Remove extra logging receivers and add addtional labels to cloud ops … #212

Closed abbas1902 closed 3 days ago

abbas1902 commented 1 week ago

The main changes:

A. Labels added that contain the cluster name and (vm) hostname in each log. They start as placeholders in the cloud ops configuration but will be update at boot time by setup.py

B. The logging path added to the logging structure (as another label) the overall log names are generalized, since there’s no longer a need to have 6-7 different logNames it was shortened only 3, one for slurm daemons (which will be called slurm_daemon) and another for everything else slurm (thinking of putting this under the umbrella of just slurm to match legacy) and a third for the setup logs.

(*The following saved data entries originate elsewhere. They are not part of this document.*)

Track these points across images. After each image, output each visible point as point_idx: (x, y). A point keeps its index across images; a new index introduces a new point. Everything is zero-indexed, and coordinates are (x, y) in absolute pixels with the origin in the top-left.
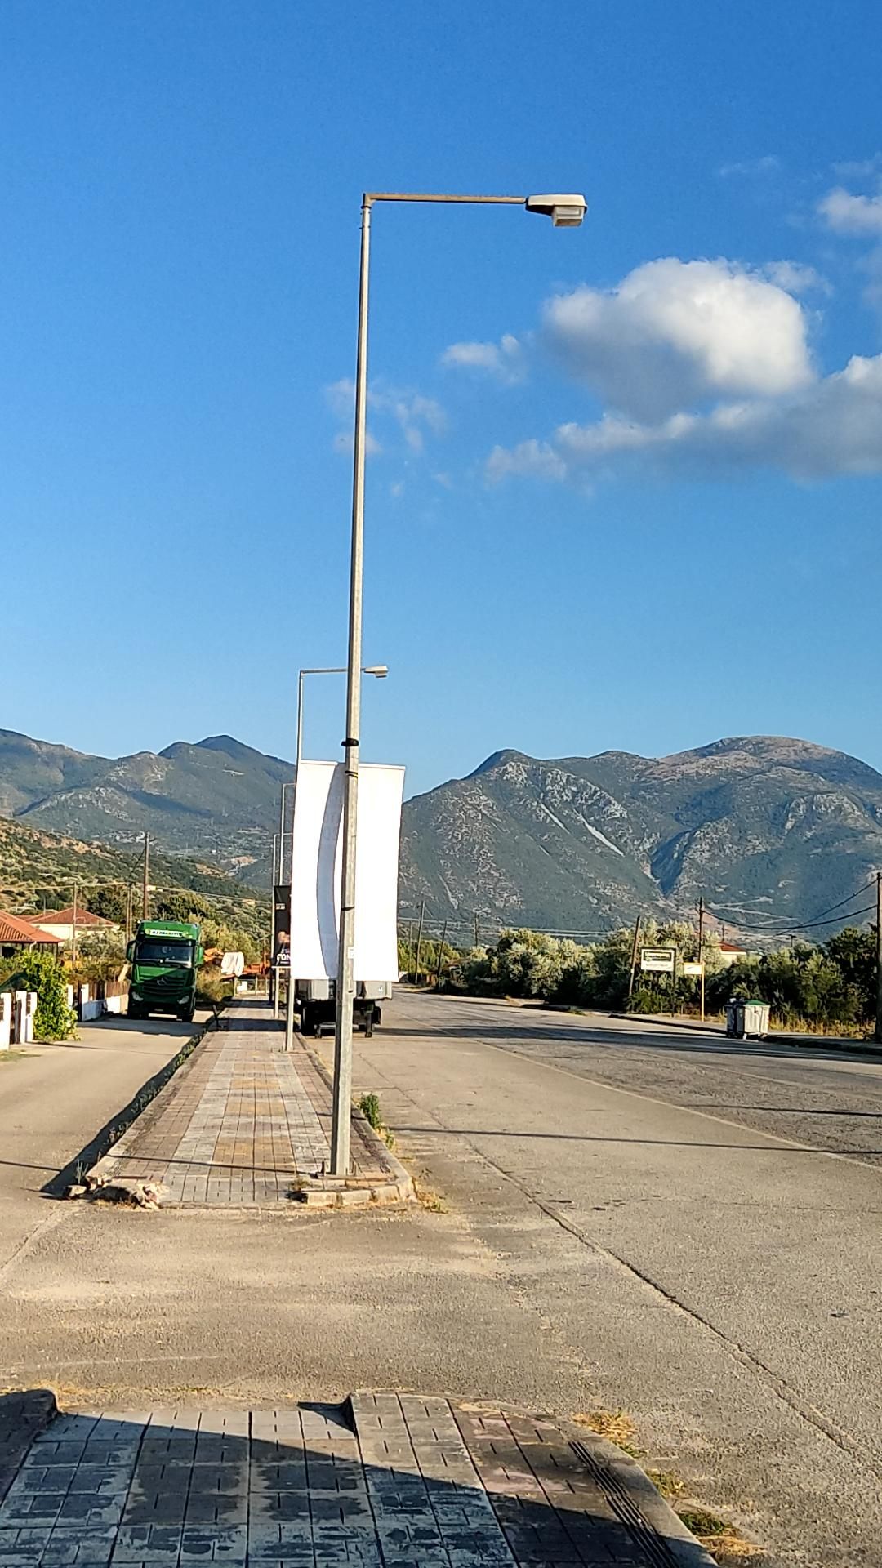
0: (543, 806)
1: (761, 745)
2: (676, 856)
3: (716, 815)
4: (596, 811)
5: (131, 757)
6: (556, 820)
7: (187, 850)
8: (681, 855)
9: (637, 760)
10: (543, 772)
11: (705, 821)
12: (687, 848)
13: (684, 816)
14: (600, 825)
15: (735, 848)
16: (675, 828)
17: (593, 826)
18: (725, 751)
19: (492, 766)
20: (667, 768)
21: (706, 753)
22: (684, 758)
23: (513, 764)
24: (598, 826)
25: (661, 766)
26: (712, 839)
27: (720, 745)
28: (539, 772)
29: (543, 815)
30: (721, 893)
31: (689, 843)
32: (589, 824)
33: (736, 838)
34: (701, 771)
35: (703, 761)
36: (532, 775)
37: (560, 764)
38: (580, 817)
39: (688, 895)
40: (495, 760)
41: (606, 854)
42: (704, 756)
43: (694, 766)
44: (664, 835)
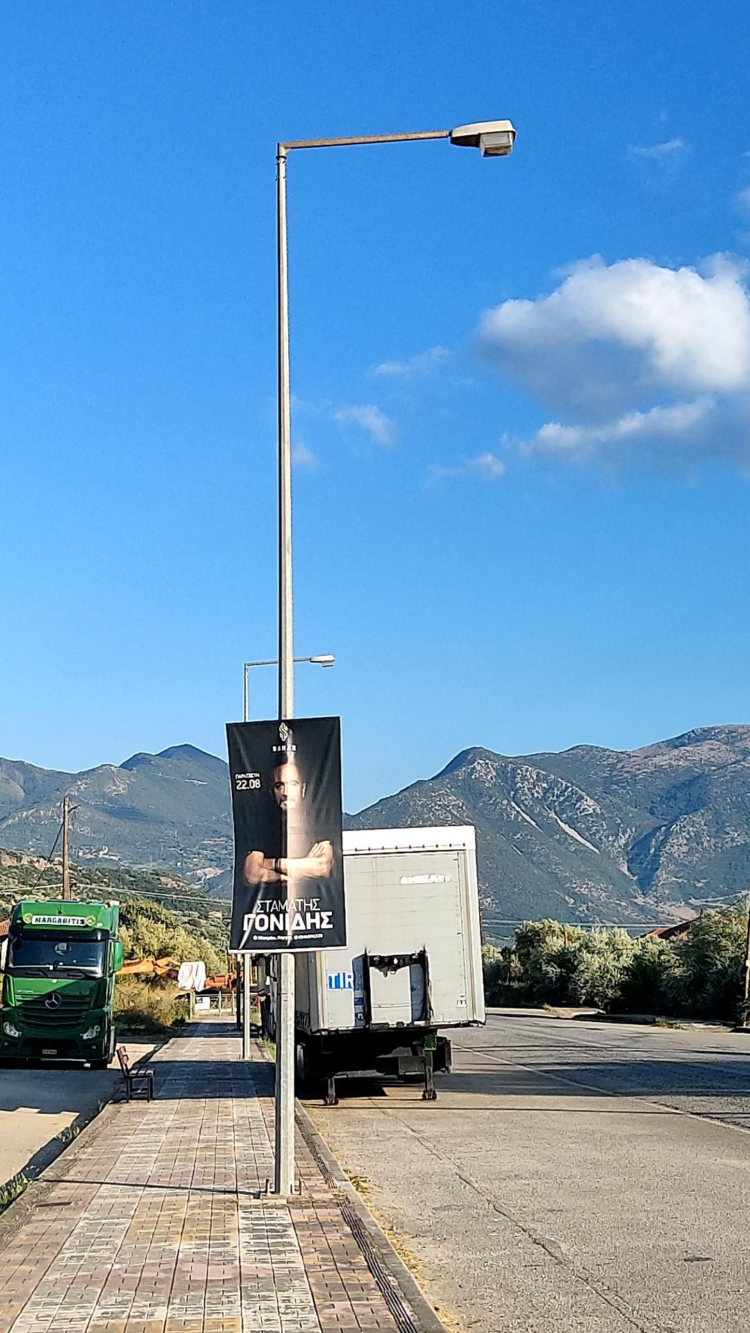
0: (513, 804)
1: (734, 734)
2: (652, 851)
3: (693, 806)
4: (568, 806)
5: (92, 770)
6: (528, 818)
7: (151, 865)
8: (658, 850)
9: (607, 753)
10: (514, 770)
11: (680, 814)
12: (664, 842)
13: (659, 809)
14: (573, 823)
15: (713, 841)
16: (650, 822)
17: (565, 823)
18: (698, 741)
19: (460, 766)
20: (638, 760)
21: (677, 744)
22: (658, 748)
23: (481, 762)
24: (571, 823)
25: (632, 760)
26: (689, 833)
27: (693, 735)
28: (508, 770)
29: (514, 813)
30: (701, 888)
31: (666, 838)
32: (561, 821)
33: (714, 830)
34: (674, 763)
35: (676, 752)
36: (501, 772)
37: (529, 760)
38: (552, 815)
39: (667, 892)
40: (462, 759)
41: (581, 851)
42: (676, 747)
43: (666, 757)
44: (639, 830)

This allows the use of commands that can be filtered to hostname or cluster level with ease.

How was this tested? Deployed a VM instance and added the code change to the cluster directly. a. Ensured code does not run if user does not have cloud-ops-agent running as a service

Manually changed the cloud-ops configuration to reflect proposed changes. b. Verify configuration is valid and placeholders show as expected

Run a script changes as a single python function. c. Verify the function edits the configuration and restarts as expected, with updated label values

As seen above testing was by enlarge manual, the script changes can only be added along with the configuration changes.